- _Given data_:
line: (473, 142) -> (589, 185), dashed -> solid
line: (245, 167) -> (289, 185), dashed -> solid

...

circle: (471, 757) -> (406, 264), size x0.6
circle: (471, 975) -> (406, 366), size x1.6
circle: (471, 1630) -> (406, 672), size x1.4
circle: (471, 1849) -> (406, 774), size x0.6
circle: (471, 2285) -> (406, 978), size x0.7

- _Problem details_: Using the records above, restate word for word the lines from the one with "circle: (471, 1630) -> (406, 672), size x1.4" through the one with "circle: (471, 2285) -> (406, 978), size x0.7", both included.

- _Your solution_:
circle: (471, 1630) -> (406, 672), size x1.4
circle: (471, 1849) -> (406, 774), size x0.6
circle: (471, 2285) -> (406, 978), size x0.7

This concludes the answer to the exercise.